Zardari may pardon woman sentenced to death for 'blasphemy'

Punjab Governor Salmaan Taseer has said yesterday he was hopeful that the President will pardon the 45-year-old Aasia Bibi who was sentenced to death by an additional district and sessions court last week for allegedly making derogatory remarks about the Prophet Muhammad.

Taseer met the mother of five children in Punjab's Sheikupura district jail, where she is being held after her sentencing last week, and got her to sign a clemency petition that will be sent to the President.

The Governor said Aasia Bibi had made an appeal for clemency and he was hopeful that the President would grant her a pardon.

"The President has powers under the constitution to grant such a pardon," he told the media at the jail.

Taseer said he had examined the woman's case and believed there was no incident of blasphemy.

"She is a poor helpless woman who had no legal defence. She does not even have the resources to help herself," he said.

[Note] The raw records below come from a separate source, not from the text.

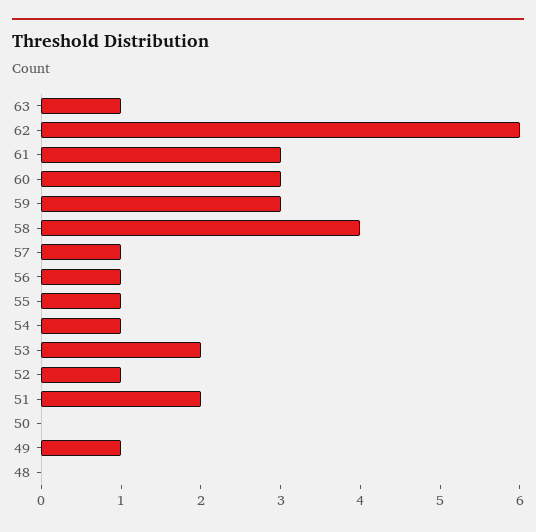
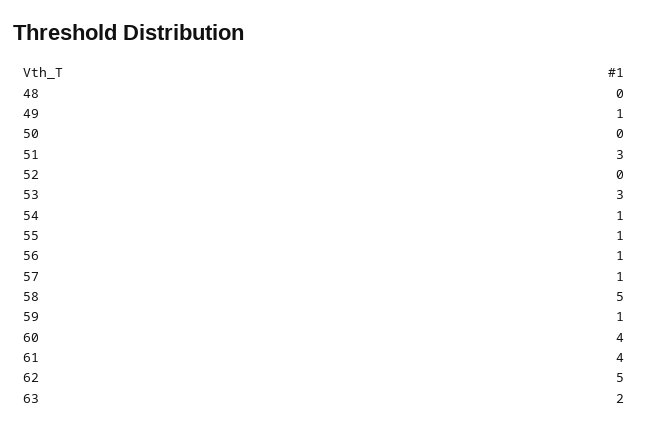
63: 1 -> 2
62: 6 -> 5
61: 3 -> 4
60: 3 -> 4
59: 3 -> 1
58: 4 -> 5
53: 2 -> 3
52: 1 -> 0
51: 2 -> 3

Aasia Bibi has denied the charge and said she was framed because of an earlier dispute with some residents of her village.

"A fake FIR was filed against me due to an old dispute. I am uneducated and can't even think of committing blasphemy," Aasia Bibi, wearing a veil, told reporters at the jail.

There has been an outcry from Pakistani civil society groups over the death sentence given to the Christian woman – the first such case in a country where legal experts say blasphemy laws are routinely misused to harass minority communities. The case has drawn appeals from Pope Benedict XVI and international human rights groups to free her.

In Aasia Bibi's case, police arrested her after a complaint of blasphemy was registered against her by a Muslim cleric in June 2009.

Her lawyer S K Shahid said he had filed an appeal against the sentence in the Lahore High Court. Besides sentencing Aasia Bibi to death, the judge imposed a fine of Rs 300,000 on her.

Shahid said the court proceeding took place under "intense pressure". He added: "Local residents would gather outside the court and shout slogans to pressure the judge."
Experts say a majority of blasphemy cases are filed to settle "personal scores".